**** WORKING DATA ****

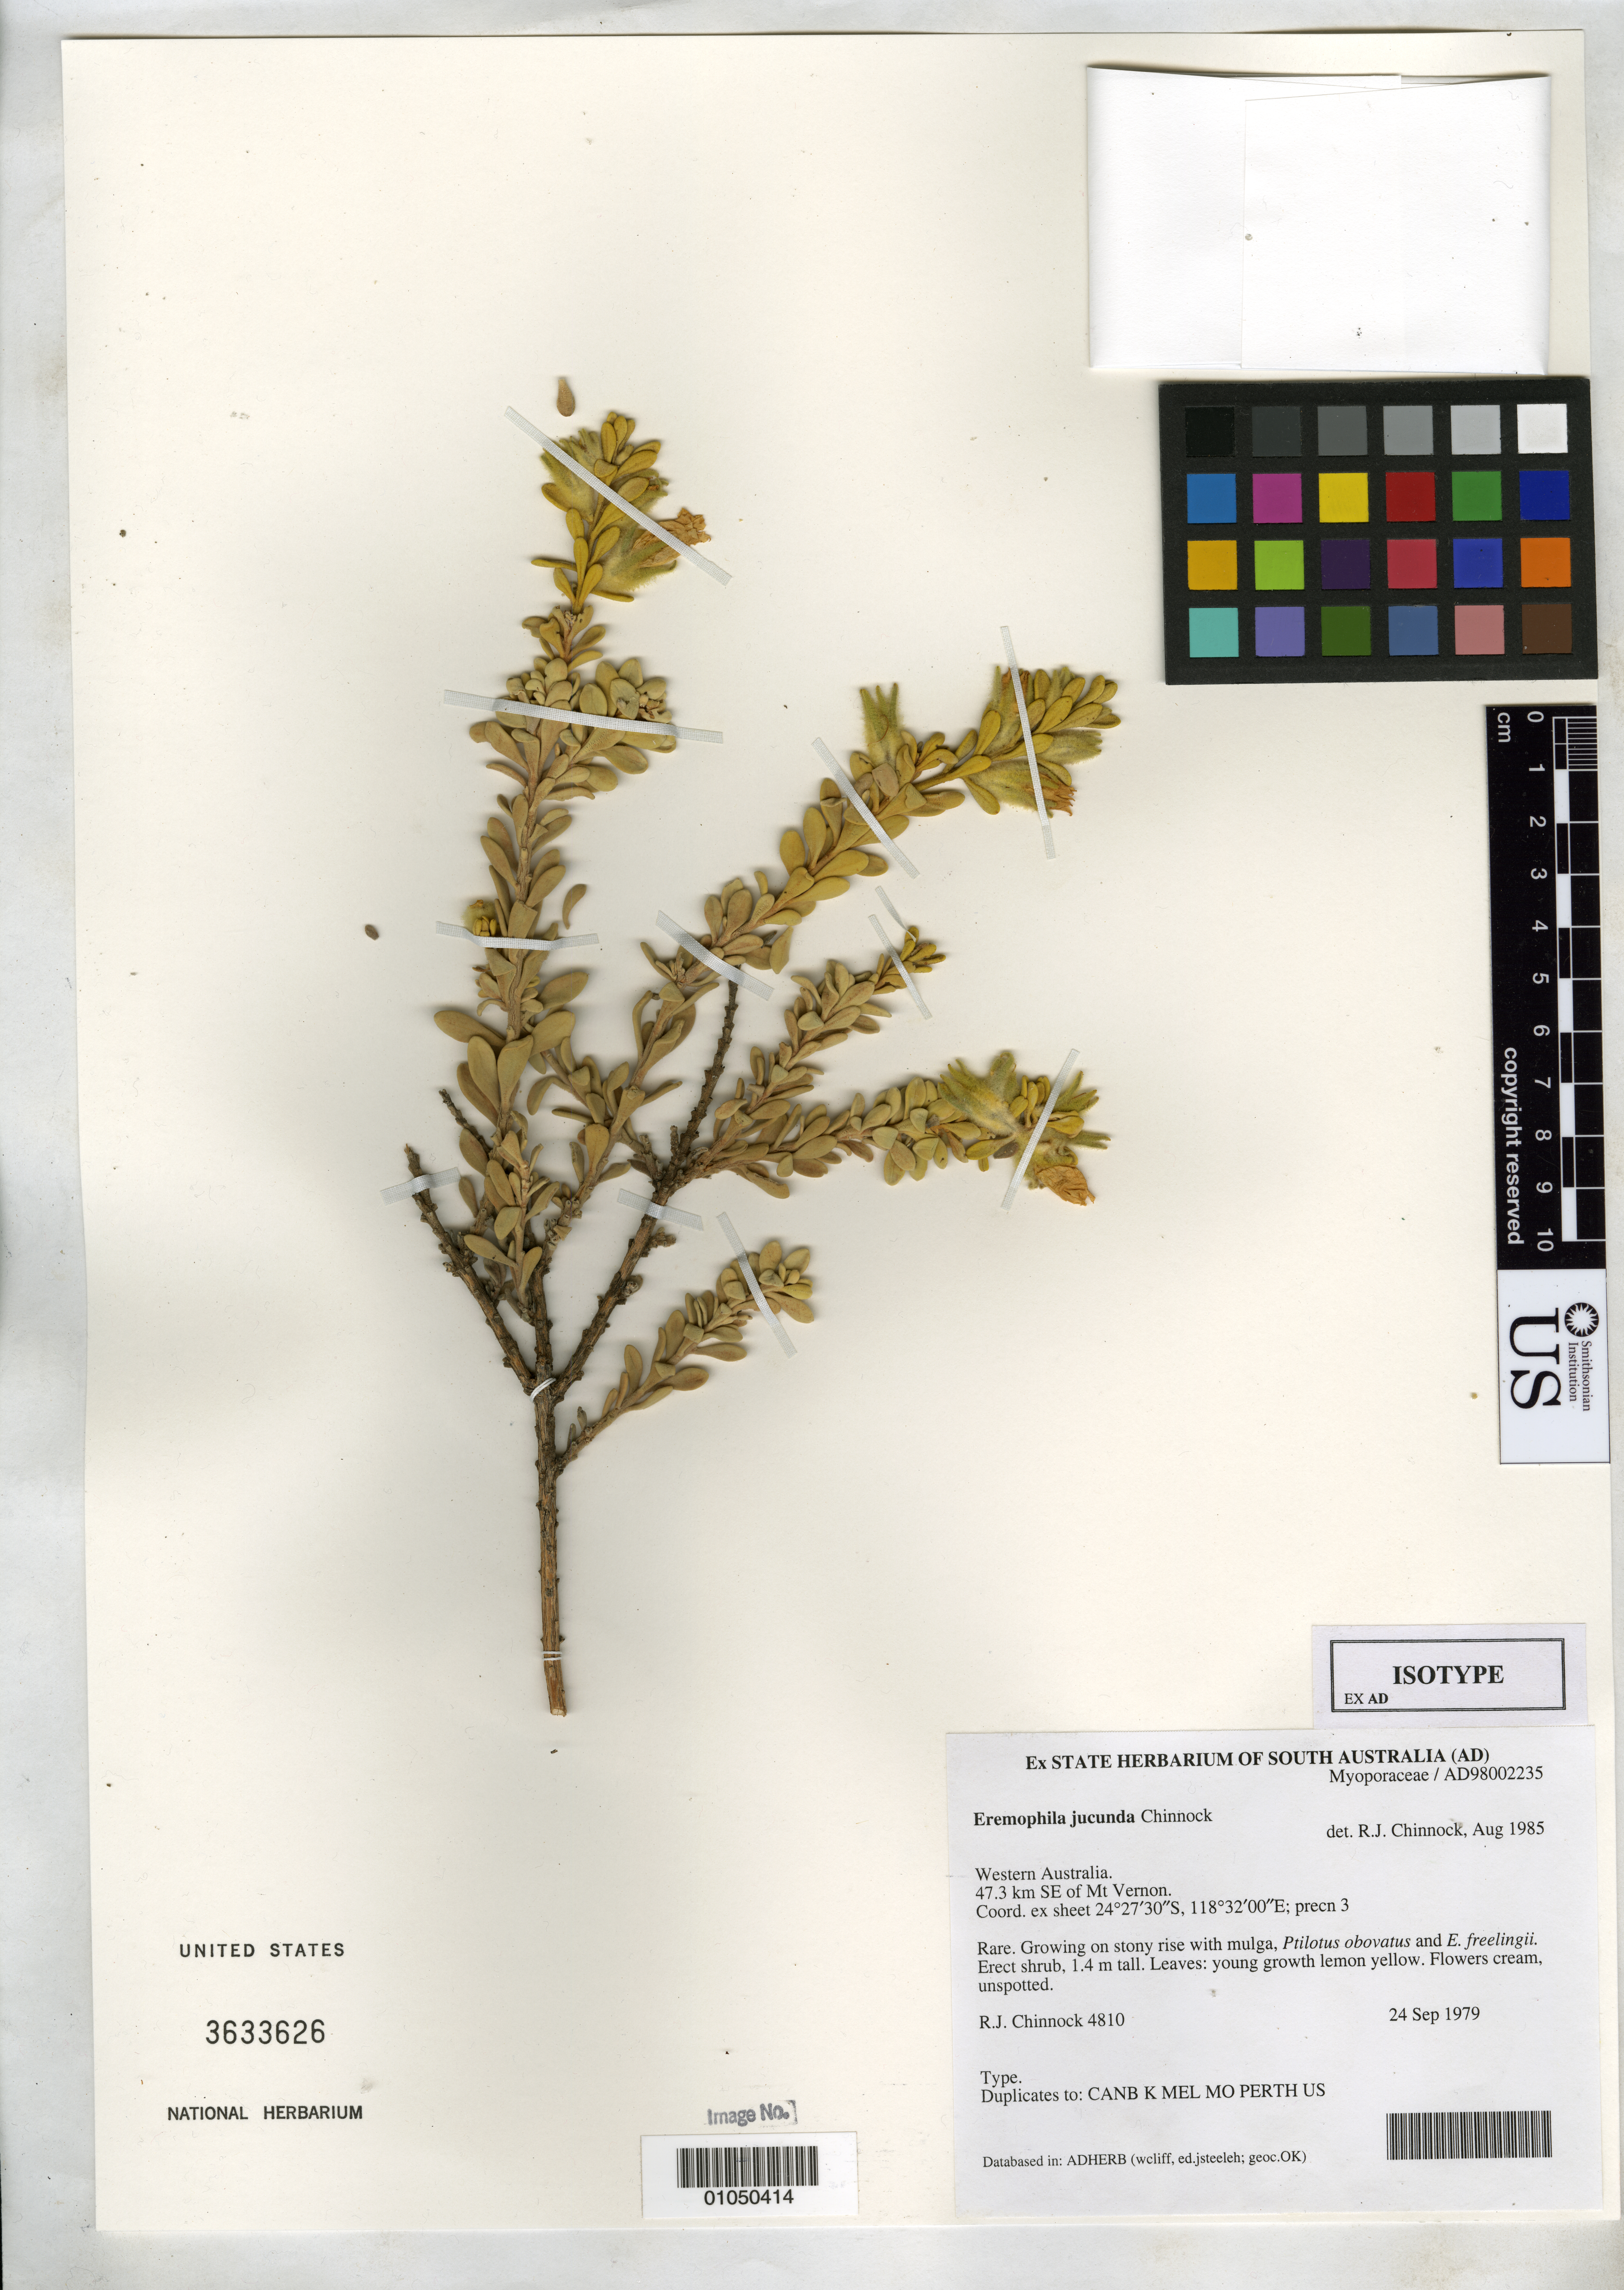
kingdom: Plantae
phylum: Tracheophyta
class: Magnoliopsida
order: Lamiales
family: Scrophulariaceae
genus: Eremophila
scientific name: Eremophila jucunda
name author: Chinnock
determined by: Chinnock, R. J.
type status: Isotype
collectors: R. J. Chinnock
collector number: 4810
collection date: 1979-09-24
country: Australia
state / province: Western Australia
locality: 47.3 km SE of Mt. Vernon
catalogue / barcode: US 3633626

****
**** WORKING DATA ****

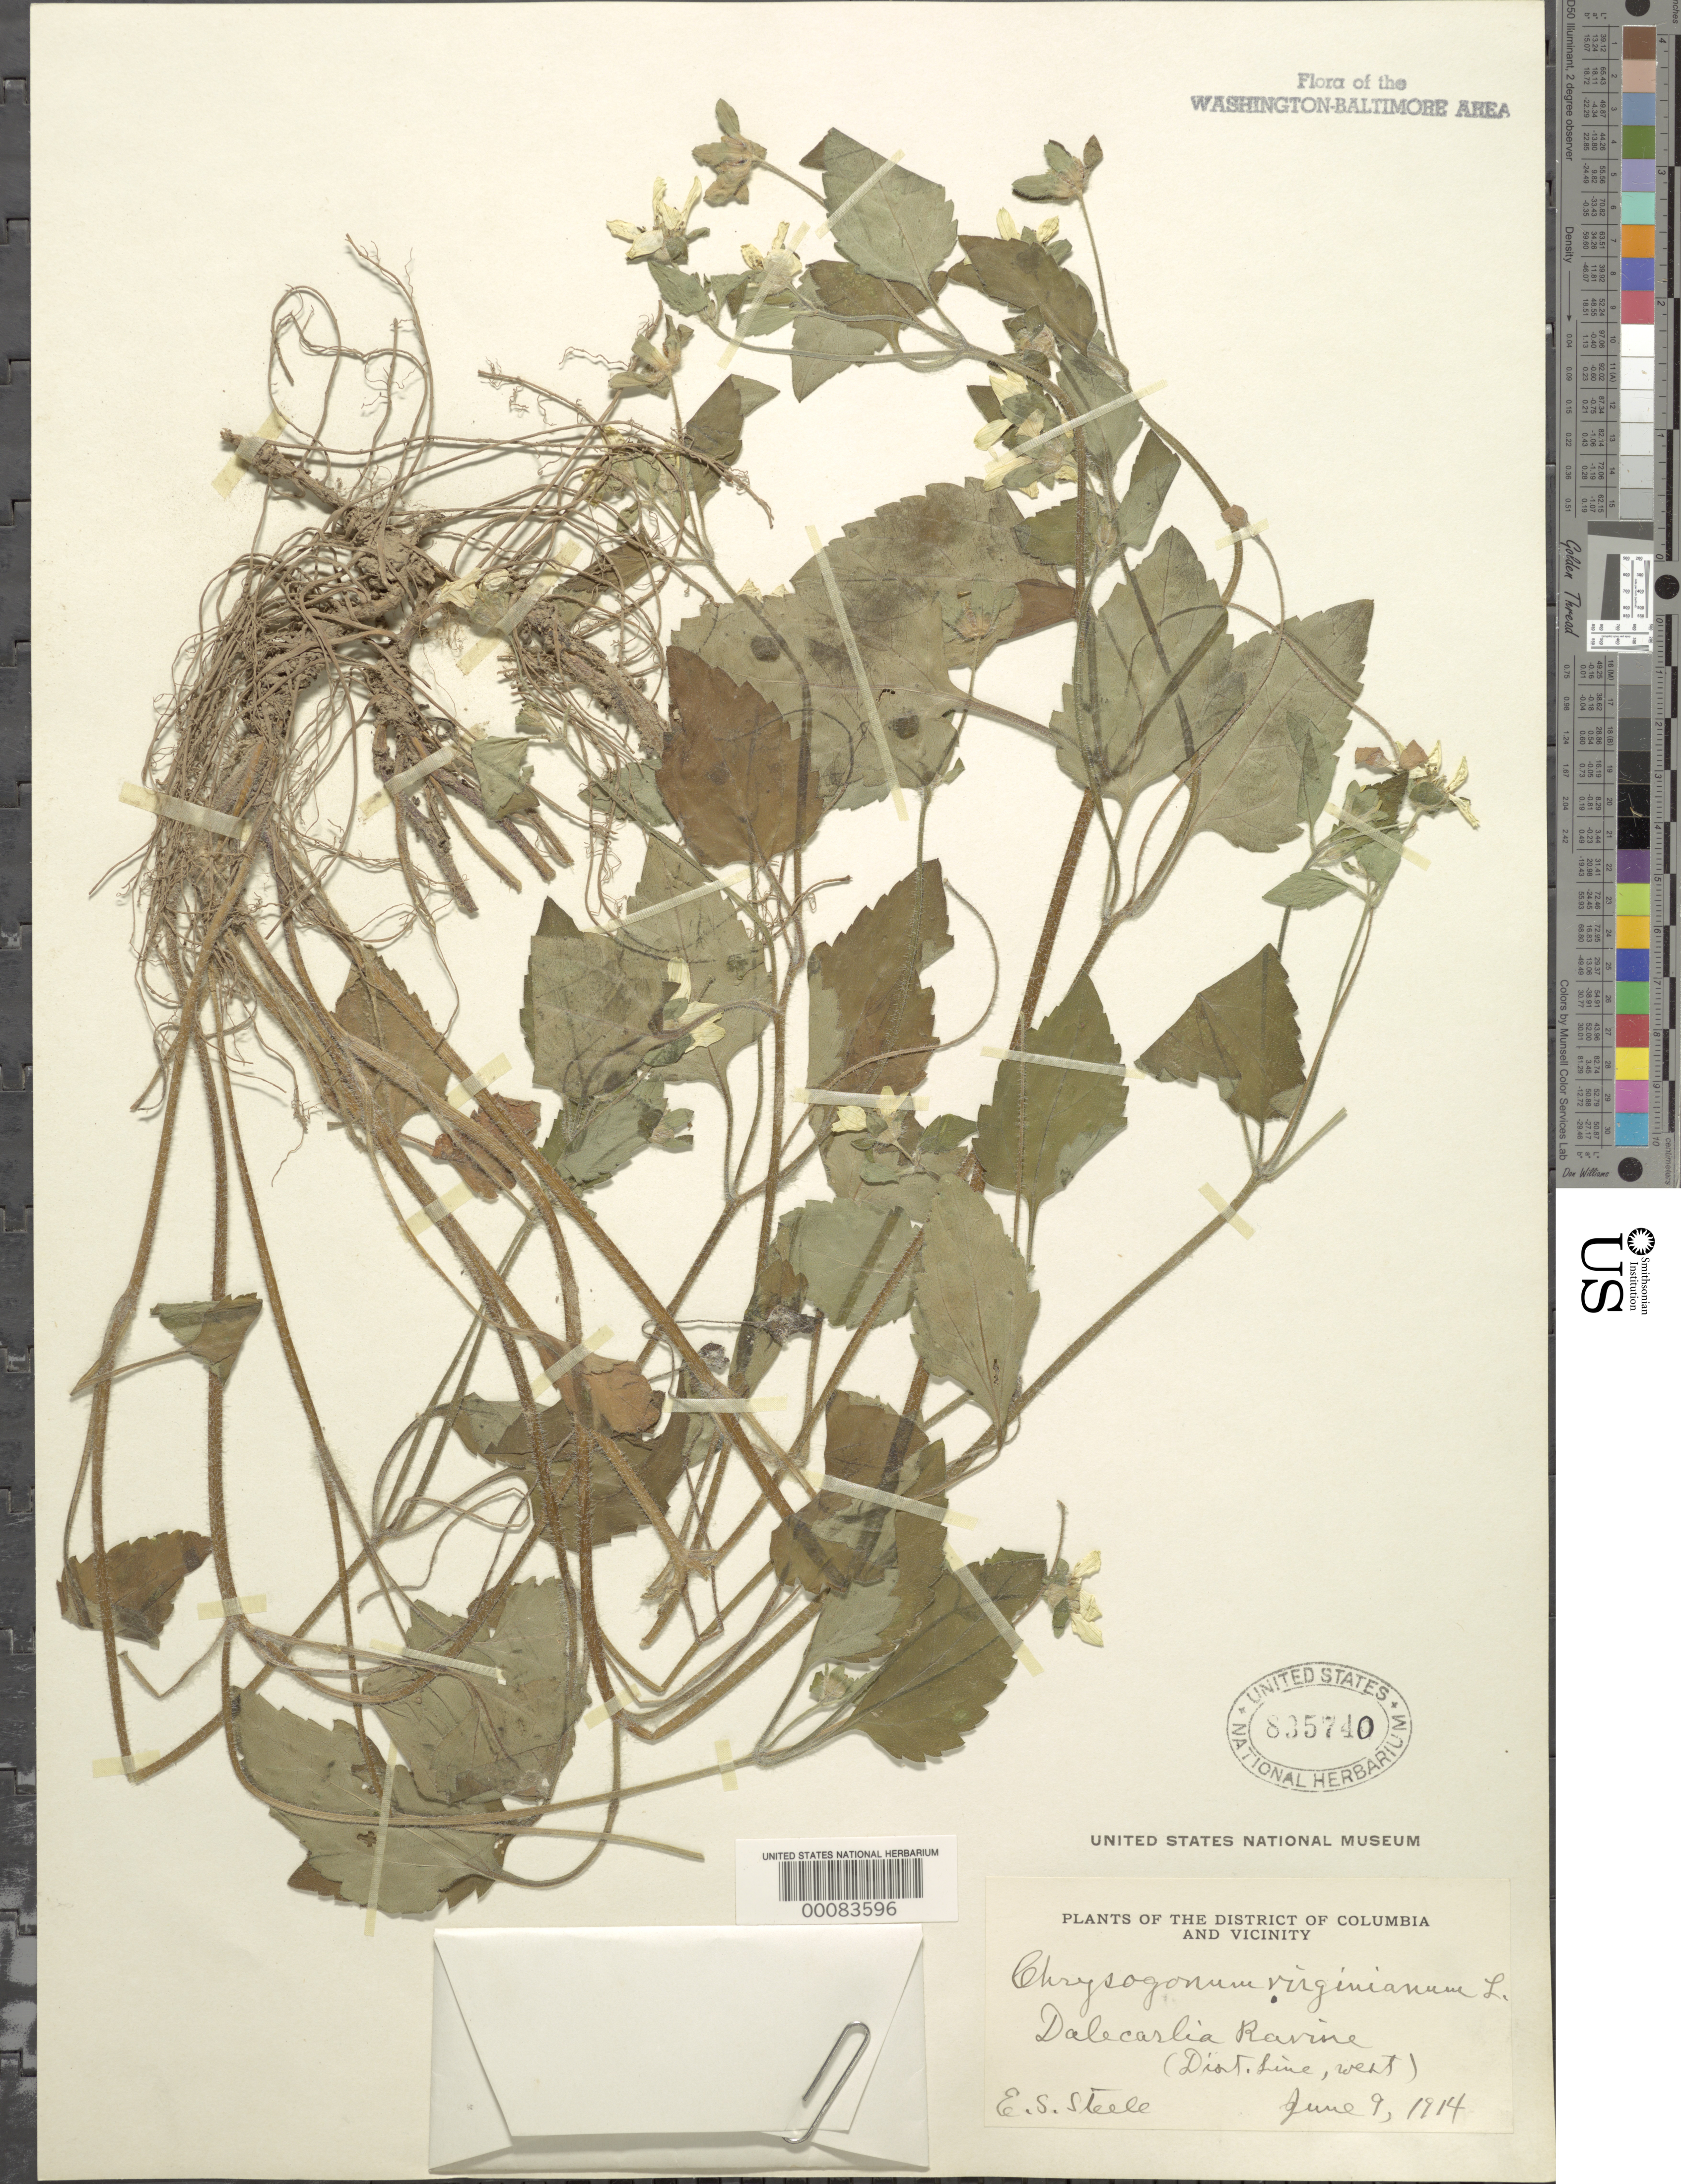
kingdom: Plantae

****

STATED TASK.
Rewrite the lines from the one containing "collection date: 1979-09-24" through the one containing "locality: 47.3 km SE of Mt. Vernon", inclusive, as a JSON list of strings with one string per line and blank lines omitted.

SOLUTION FOR THIS TASK.
[
  "collection date: 1979-09-24",
  "country: Australia",
  "state / province: Western Australia",
  "locality: 47.3 km SE of Mt. Vernon"
]